Acho que tá na hora de acabar com a síndrome da Chapeuzinho Amarelo*.

Ao completar 12 semanas (estou com 14 agora) fiz nova ultrassonografia.
O que era uma massa informe com um coraçãozinho pulsando é agora um bbzinho, com os contornos perfeitos no rosto, dançando e brincando com os pés dentro de mim.
Que surpresa boa ver que as quatro semanas que separaram as duas US deram ao meu filho um corpinho com “cara de gente”, deram mobilidade, continuaram dando-lhe vida.

Podem ser os olhos de mãe sobre os movimentos involuntários de um feto, mas ele parecia feliz aqui dentro, pegando os pés e esticando, virando cambalhotas e impedindo o médico de ficar ouvindo o coraçãozinho por mais tempo, roubando o sinal do sonar. Parecia se divertir fazendo esforço para ficar de barriga para cima e depois para alcançar os pés.
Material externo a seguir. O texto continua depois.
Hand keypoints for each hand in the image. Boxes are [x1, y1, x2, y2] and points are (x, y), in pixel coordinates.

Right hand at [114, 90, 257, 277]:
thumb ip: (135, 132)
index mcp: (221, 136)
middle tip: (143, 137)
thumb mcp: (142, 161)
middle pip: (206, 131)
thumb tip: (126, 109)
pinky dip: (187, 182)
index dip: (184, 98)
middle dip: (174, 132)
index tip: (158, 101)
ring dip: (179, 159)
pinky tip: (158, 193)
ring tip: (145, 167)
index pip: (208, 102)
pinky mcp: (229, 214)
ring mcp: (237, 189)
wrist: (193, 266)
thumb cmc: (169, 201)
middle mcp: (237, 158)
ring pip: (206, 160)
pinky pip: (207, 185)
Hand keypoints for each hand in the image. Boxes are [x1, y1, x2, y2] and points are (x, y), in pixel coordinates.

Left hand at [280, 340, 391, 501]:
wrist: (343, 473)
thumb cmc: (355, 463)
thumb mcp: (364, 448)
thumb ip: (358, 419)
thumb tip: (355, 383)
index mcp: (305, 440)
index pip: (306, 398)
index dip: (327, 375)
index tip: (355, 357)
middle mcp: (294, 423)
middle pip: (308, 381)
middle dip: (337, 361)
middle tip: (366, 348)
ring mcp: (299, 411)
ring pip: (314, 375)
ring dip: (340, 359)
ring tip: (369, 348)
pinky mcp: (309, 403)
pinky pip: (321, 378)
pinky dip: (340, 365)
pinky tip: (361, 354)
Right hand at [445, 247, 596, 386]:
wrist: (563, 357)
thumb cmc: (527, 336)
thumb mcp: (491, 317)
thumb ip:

É isso. Estou totalmente aterrorizada com a novidade, com a responsabilidade, com os riscos.
Mas quero aproveitar o momento de estar feliz também. Não me importa nem se alguma coisa ruim acontecer. Nunca deixei de viver, não seria agora, numa das fases mais lindas e especiais da minha vida.

Escrever me liberta...



P.S. E achamos - o médico e eu - que é um menino.
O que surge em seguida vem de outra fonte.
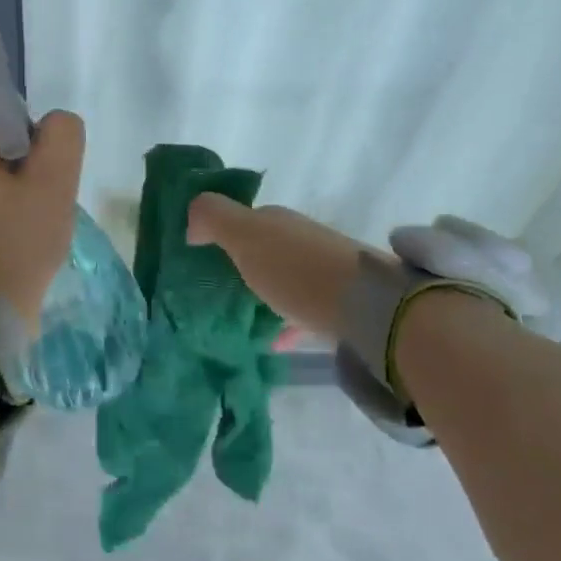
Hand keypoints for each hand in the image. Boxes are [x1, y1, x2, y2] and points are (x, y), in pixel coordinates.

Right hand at [185, 195, 364, 337]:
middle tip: (214, 289)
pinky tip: (274, 341)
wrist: (368, 308)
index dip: (222, 231)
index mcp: (279, 221)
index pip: (246, 219)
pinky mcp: (340, 306)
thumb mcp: (246, 236)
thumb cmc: (297, 270)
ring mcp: (326, 272)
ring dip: (265, 292)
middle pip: (267, 249)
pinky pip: (303, 311)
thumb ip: (214, 218)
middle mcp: (303, 240)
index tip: (199, 254)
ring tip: (239, 317)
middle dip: (244, 263)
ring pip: (286, 279)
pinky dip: (286, 321)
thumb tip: (191, 223)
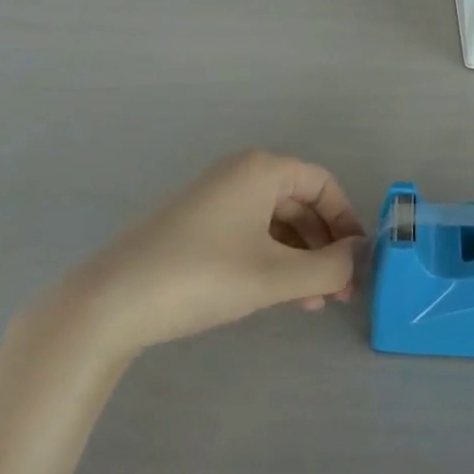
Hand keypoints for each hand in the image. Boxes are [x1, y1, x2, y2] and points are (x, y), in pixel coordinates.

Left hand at [64, 151, 365, 358]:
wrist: (114, 300)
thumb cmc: (202, 276)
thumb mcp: (273, 276)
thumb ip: (326, 267)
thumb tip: (357, 257)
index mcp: (261, 169)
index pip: (322, 183)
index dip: (346, 220)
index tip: (358, 262)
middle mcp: (241, 173)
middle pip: (300, 202)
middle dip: (324, 246)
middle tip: (339, 293)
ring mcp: (217, 198)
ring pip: (276, 222)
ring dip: (300, 259)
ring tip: (312, 304)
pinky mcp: (199, 225)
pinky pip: (251, 233)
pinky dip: (272, 260)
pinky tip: (279, 296)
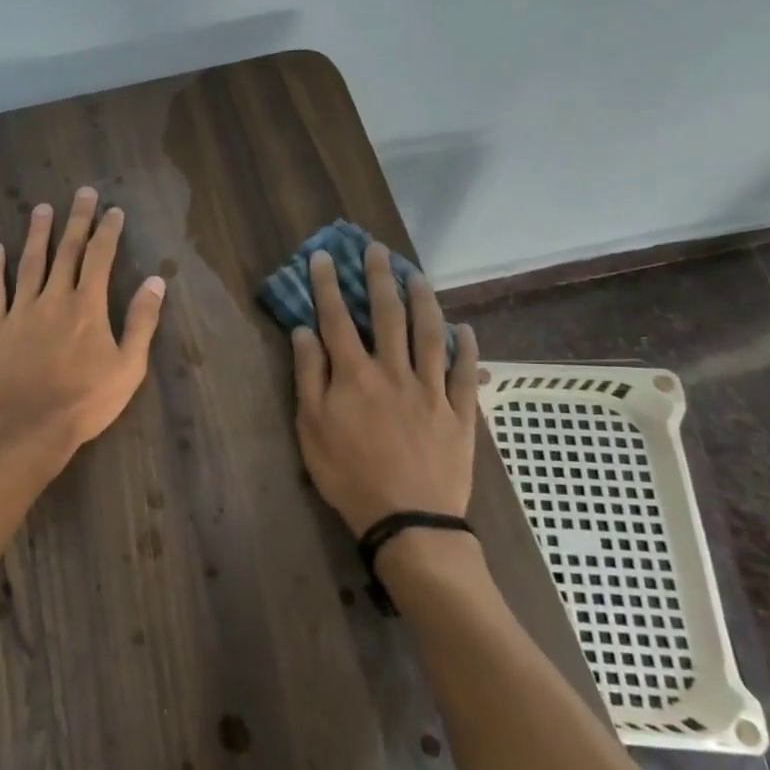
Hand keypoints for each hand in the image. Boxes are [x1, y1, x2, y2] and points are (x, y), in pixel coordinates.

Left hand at [0, 187, 166, 457]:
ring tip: (41, 208)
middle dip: (77, 220)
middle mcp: (54, 298)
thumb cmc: (85, 401)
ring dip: (37, 233)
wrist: (29, 428)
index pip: (100, 258)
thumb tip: (156, 282)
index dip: (108, 231)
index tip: (113, 210)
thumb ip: (142, 322)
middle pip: (67, 251)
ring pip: (30, 262)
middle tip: (82, 193)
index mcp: (88, 307)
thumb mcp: (129, 367)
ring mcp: (21, 311)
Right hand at [291, 246, 479, 537]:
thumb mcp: (311, 428)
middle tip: (377, 249)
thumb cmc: (349, 475)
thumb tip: (304, 331)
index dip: (328, 285)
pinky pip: (463, 372)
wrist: (408, 519)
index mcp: (354, 375)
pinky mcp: (459, 412)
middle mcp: (394, 371)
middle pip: (387, 315)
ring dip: (423, 300)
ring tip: (418, 274)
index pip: (337, 319)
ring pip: (429, 334)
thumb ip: (309, 376)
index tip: (323, 256)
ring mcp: (431, 390)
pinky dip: (465, 347)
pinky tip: (464, 328)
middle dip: (379, 278)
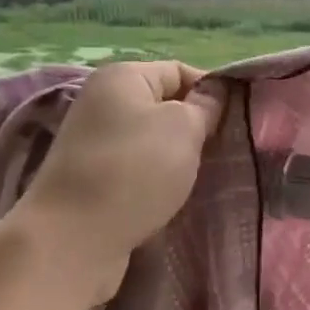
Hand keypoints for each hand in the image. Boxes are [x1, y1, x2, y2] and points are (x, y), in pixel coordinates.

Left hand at [15, 61, 223, 297]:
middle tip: (223, 152)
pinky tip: (172, 196)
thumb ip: (205, 106)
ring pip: (151, 140)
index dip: (211, 93)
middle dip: (195, 127)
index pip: (180, 71)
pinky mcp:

* Chapeuzinho Amarelo é um livro do Chico Buarque, com ilustrações do Ziraldo que eu costumava ler quando era pequena.

Um comentário:

  1. Oi minha amada, imagino o qto vc está aterrorizada, qdo está pesando (acho q literalmente..eheh) a responsabilidade, as essa vida é um risco só de estar respirando.
    Amar é se arriscar, e vc resolveu amar.
    Ter um Deus e dizer isso a todos é um risco, e vc faz isso mto bem.
    Então, pq não correr o risco de ter alguém a que amar incondicionalmente eternamente???
    Eu sei q não sou a melhor pessoa pra dizer isso, afinal, quem tem dois cachorros como filho não pode ser mto confiável...heheh... mas acho q vc será a melhor mãe que qq criança neste mundo pode ter.
    Vc é cuidadosa, preocupada, vc ama, vc cuida... o q mais uma criança precisa??? E de quebra ainda terá uma ótima educação, ótima cultura e uma líde espiritual.
    Se Deus te deu essa responsabilidade é pq Ele sabe o qto vc é capaz.
    Te amo muito, além desta vida.

    Este vídeo é indiano (to na moda benhê) e mostra um amor ainda puro, sem as futilidades ocidentais, e me arrisco a expandir para todo tipo de amor essa saudação, pq amo e amo mto todos os meus amigos do coração e minha familia... e vc está inclusa em amigos do coração e família.
    http://www.youtube.com/watch?v=ORGvuTd_v2Y

    E sei q Deus sempre te abençoa muito, e se q ele fará isso mais e mais.